The with statement ensures the file is closed even if an exception occurs.


Error Handling

try:
    result = risky_operation()
except ValueError as e:
    print(f"Bad value: {e}")
except (KeyError, IndexError):
    print("Lookup failed")
else:
    print("No exception")        # only if try succeeded
finally:
    cleanup()                    # always runs

Modules and Imports

import math
math.sqrt(16)

from math import sqrt, pi
sqrt(16)

from collections import defaultdict as dd

# Run as script
if __name__ == "__main__":
    main()

Truthiness

These values are falsy: False, None, 0, 0.0, "", [], {}, (), set(). Everything else is truthy.

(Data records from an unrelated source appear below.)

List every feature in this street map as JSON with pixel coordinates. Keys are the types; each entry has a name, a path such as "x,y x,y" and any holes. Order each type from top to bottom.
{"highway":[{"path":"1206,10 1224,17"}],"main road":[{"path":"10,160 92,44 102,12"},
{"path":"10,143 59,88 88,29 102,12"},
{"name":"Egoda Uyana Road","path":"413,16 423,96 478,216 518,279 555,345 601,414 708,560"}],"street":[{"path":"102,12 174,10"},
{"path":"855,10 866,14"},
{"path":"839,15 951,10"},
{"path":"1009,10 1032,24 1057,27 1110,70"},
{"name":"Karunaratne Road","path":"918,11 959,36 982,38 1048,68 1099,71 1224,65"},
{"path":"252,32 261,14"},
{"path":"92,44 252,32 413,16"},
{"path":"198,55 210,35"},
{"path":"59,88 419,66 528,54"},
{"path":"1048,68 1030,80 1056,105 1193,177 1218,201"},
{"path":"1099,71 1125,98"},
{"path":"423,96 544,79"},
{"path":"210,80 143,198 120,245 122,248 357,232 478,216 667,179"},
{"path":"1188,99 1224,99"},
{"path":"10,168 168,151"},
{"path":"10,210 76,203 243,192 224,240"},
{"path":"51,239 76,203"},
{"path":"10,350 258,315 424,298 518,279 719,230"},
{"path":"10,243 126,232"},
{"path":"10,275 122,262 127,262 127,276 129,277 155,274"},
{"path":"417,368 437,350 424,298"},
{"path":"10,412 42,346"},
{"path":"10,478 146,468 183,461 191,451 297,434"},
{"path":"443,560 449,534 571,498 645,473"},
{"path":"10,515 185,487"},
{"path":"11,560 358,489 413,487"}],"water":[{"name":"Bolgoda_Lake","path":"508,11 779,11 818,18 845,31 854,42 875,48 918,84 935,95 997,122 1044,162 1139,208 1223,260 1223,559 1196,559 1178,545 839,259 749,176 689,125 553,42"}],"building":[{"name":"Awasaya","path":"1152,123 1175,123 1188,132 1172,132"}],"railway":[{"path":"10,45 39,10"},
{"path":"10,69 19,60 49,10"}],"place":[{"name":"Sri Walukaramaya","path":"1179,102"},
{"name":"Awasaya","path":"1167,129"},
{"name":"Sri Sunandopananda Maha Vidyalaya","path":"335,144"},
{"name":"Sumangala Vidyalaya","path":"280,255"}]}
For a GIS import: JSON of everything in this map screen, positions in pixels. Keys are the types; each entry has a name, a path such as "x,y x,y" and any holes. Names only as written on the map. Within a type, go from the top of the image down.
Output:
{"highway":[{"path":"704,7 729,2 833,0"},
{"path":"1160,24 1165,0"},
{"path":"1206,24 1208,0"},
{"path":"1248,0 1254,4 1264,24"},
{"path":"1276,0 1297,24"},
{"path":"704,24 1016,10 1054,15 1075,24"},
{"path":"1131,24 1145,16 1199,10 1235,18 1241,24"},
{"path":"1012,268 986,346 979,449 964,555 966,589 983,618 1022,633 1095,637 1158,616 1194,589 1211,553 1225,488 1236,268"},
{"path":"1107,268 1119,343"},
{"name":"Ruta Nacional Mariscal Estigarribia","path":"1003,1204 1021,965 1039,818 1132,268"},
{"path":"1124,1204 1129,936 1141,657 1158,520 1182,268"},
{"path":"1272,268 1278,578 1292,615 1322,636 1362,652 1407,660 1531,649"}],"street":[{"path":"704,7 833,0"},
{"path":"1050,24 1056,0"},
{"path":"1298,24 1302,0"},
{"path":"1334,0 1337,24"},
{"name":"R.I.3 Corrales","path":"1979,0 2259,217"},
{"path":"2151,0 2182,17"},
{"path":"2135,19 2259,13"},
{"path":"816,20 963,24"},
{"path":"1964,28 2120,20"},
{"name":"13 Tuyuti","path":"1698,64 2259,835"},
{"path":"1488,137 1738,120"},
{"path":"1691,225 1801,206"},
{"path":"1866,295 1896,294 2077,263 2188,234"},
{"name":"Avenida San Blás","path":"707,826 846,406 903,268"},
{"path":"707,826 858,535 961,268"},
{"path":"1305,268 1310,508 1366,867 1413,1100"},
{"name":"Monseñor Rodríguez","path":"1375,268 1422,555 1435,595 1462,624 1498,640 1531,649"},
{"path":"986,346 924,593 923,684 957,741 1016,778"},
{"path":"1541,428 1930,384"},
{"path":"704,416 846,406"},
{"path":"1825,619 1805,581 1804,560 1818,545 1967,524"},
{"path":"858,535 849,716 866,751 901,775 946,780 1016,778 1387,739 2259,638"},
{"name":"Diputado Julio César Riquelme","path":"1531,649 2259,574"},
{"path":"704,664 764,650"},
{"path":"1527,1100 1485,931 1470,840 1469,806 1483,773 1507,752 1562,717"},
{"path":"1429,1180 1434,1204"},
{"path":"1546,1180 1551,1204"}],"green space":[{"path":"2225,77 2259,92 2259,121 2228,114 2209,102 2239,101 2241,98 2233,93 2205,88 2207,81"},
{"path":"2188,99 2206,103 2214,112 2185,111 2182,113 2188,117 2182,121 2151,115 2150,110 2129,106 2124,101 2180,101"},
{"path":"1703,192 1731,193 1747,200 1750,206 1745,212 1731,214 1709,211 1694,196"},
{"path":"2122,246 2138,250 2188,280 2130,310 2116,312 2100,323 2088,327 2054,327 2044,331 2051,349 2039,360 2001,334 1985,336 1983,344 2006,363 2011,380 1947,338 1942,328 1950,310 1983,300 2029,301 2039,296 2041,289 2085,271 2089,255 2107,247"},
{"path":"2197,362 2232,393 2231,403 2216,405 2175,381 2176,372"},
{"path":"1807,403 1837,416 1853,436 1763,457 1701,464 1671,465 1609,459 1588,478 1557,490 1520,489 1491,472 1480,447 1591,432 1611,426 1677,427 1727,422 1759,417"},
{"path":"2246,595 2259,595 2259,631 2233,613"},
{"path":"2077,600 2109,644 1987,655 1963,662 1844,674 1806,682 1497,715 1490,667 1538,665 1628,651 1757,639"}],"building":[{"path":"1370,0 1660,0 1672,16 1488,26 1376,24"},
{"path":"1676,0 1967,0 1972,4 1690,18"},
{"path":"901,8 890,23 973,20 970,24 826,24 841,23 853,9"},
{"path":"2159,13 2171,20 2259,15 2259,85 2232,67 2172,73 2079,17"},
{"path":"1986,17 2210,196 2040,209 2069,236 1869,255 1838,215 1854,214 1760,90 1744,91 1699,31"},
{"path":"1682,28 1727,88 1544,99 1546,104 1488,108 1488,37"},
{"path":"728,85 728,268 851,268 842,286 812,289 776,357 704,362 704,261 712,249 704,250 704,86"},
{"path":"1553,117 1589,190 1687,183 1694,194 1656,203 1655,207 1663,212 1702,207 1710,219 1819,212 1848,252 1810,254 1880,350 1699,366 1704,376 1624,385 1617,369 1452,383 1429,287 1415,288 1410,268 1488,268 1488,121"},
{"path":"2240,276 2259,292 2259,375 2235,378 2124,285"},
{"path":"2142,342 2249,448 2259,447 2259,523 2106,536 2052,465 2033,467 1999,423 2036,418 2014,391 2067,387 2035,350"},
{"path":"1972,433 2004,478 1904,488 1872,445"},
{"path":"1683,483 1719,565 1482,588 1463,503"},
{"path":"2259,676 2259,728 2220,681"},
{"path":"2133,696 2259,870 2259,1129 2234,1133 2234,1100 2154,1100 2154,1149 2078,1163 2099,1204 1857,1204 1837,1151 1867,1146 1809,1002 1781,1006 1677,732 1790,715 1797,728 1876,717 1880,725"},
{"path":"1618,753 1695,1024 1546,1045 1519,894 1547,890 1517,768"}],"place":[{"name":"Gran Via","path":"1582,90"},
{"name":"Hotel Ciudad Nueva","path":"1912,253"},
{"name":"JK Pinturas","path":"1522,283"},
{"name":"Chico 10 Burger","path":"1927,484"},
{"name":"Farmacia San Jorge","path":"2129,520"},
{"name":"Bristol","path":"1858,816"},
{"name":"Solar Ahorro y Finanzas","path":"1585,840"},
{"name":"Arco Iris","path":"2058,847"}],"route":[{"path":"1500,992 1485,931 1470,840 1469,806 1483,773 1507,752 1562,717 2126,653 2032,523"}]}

if items:               # idiomatic — checks non-empty
    process(items)

Common Gotchas

  • Mutable default arguments: def f(xs=[]) shares the same list across calls. Use xs=None and assign inside.
  • is vs ==: is checks identity (same object), == checks equality. Use == for values, is only for None/True/False.
  • Integer caching: small ints (-5 to 256) are cached, so a is b may be True for them by accident.
  • Late binding in closures: lambdas in a loop capture the variable, not its value at definition time.